Cutting in the Brain for Fun
A Newly Published Peer-Review Research Article in Graphic Anthropology on an Experimental Neurosurgical Simulation by Maxime Le Calvé
How to prepare those aspiring to make a profession of cutting into a living human brain? In this article, Maxime Le Calvé recounts, drawing on ›live‹ graphic field notes, the development of a neurosurgical simulation. This narrative is contextualized and theorized through a literature review on the anthropology of doing, the formation of habit, and the technologization of skill transmission in surgery. The peer-reviewed research article in graphic anthropology on an experimental neurosurgical simulation is published in French in »Revue d’anthropologie des connaissances (RAC)«.

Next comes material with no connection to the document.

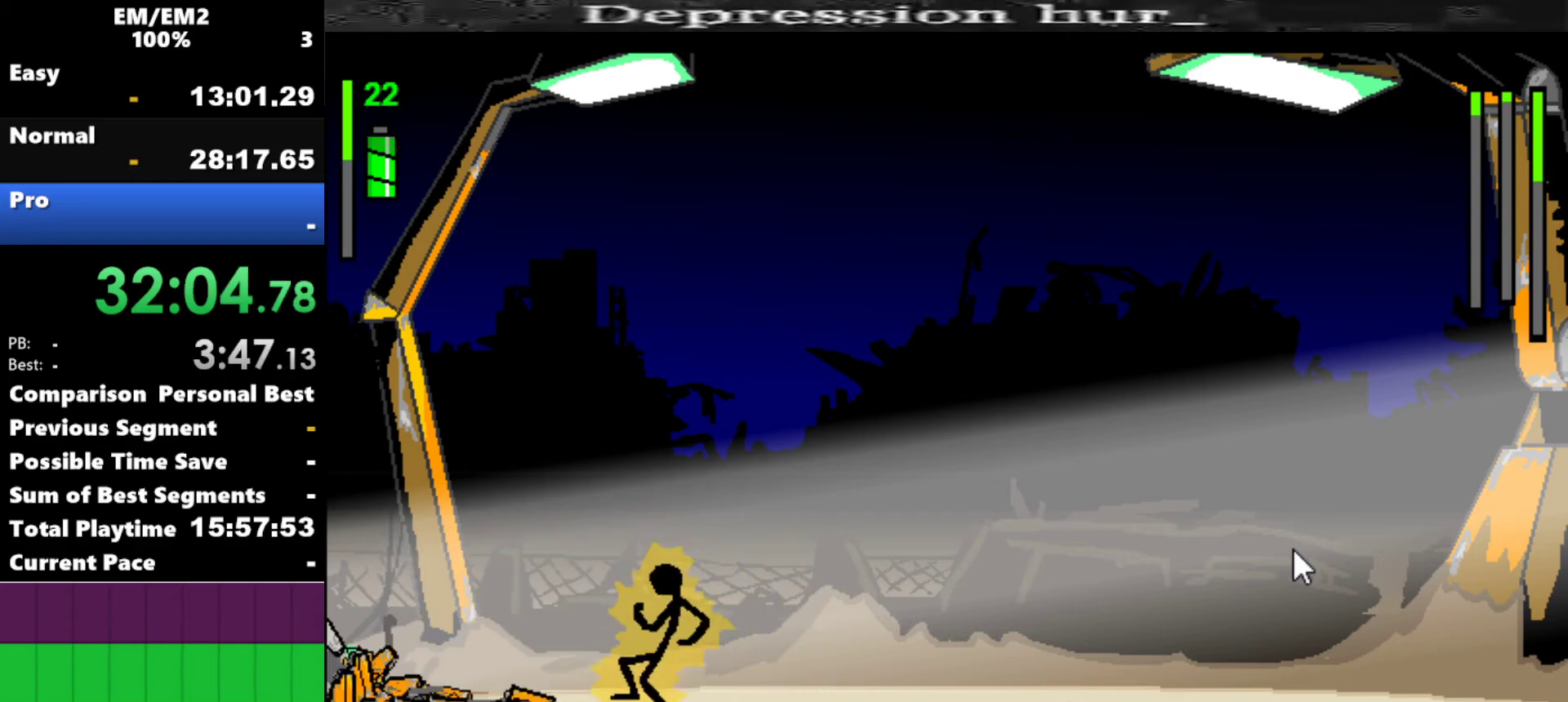
{"keys": ["left"], "events": [[184, "left", "down"]]}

Find the full article here:
https://doi.org/10.4000/12swn
Full Abstract
How to prepare those aspiring to make a profession of cutting into a living human brain? In this article, I recount, drawing on ›live‹ graphic field notes, the development of a neurosurgical simulation. This narrative is contextualized and theorized through a literature review on the anthropology of doing, the formation of habit, and the technologization of skill transmission in surgery. This review allows me, along the way, to draw a parallel between the gestures of the neurosurgeon and the ethnographer, highlighting a shared poiesis between artistic, medical, and scientific practices, a concept already discussed by the poet Paul Valéry (1944). Through this inquiry, I join the practitioners in their attention to the ways in which they form their relationship with the physical matter they work with and the possibility of building trust together through the ›fun‹ of technical gesture.